_Task set_.
• 1. Restate the paragraph starting "A @nt{character_literal} that is a @nt<name>" from the extract on character and string literals in one shorter sentence, keeping its main facts.
• 2. Put this sentence from the extract on character and string literals into Spanish: "The expected type for a @nt{primary} that is a @nt<string_literal> shall be a single string type."
• 3. According to the extract on character and string literals, what must exist for each character of a string literal with a given expected string type?
START Extract
In either case, the @nt{character_literal} denotes the
@nt{enumeration_literal_specification}.
@begin{Discussion}
  See @RefSecNum(Selected Components) for the resolution rules for a
  @nt<selector_name> that is a @nt<character_literal>.
@end{Discussion}

@PDefn2{Term=[expected type],Sec=(string_literal)}
The expected type for a @nt{primary} that is a @nt<string_literal>
shall be a single string type.
@end{Resolution}

@begin{Legality}
A @nt{character_literal} that is a @nt<name> shall correspond to a
@nt<defining_character_literal> of the expected type, or
of the result type of the expected profile.

For each character of a @nt{string_literal} with a given
expected string type, there shall be
a corresponding @nt<defining_character_literal> of
the component type of the expected string type.
END Extract
START Extracted material
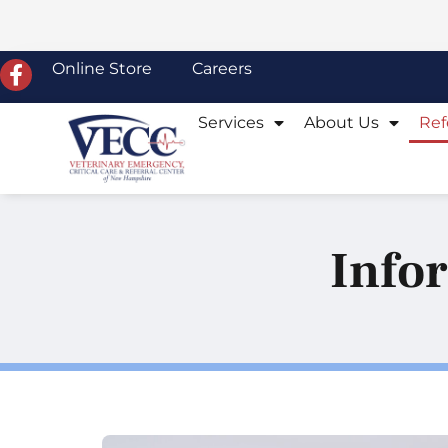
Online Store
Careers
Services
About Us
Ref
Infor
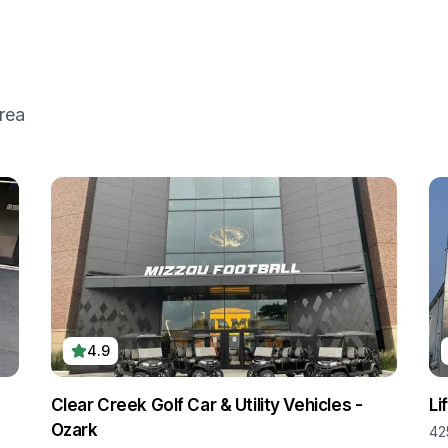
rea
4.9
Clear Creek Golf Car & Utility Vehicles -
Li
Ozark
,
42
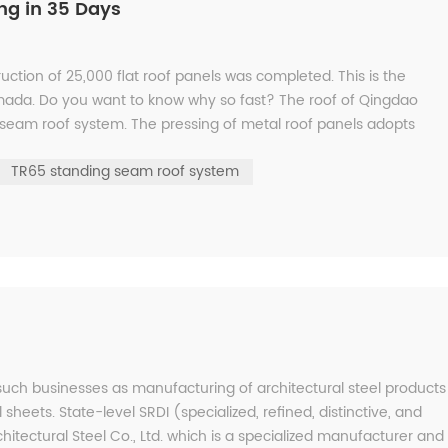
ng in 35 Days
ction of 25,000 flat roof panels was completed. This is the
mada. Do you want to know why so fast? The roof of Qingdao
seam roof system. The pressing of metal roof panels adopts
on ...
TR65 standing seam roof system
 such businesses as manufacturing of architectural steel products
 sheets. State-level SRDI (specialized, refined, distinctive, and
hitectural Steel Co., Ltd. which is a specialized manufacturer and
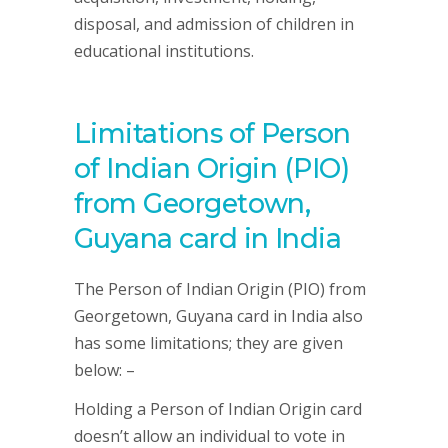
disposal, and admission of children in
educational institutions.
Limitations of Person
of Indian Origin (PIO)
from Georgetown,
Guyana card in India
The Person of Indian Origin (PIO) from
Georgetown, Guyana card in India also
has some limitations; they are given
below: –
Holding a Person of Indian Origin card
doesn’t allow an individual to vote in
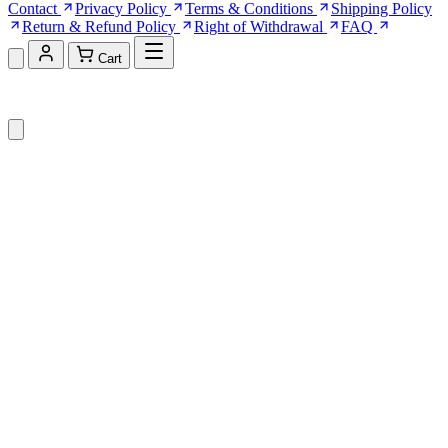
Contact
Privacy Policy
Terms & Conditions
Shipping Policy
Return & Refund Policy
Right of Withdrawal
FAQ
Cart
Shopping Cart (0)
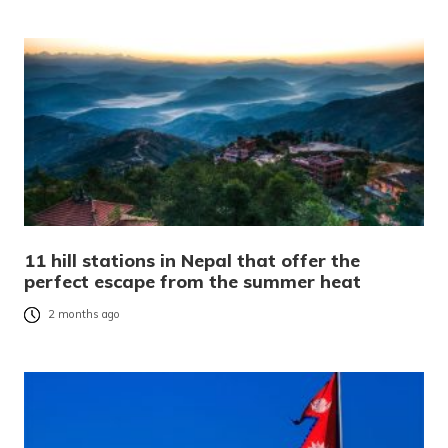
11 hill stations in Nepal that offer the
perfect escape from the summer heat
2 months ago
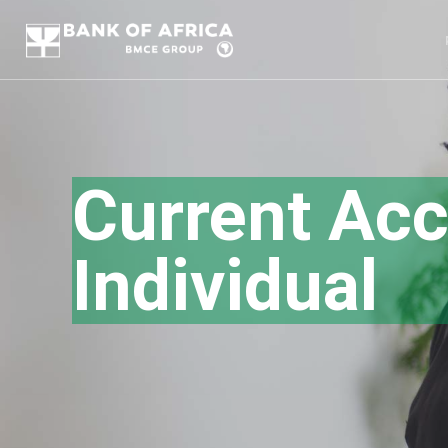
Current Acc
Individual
END Extracted material
_Written answers_.
• 1. A character literal used as a name must match a defining character literal of either the expected type or the result type of the expected profile.

• 2. El tipo esperado para un @nt{primary} que es un @nt<string_literal> deberá ser un único tipo de cadena.

• 3. A corresponding defining character literal of the component type of the expected string type.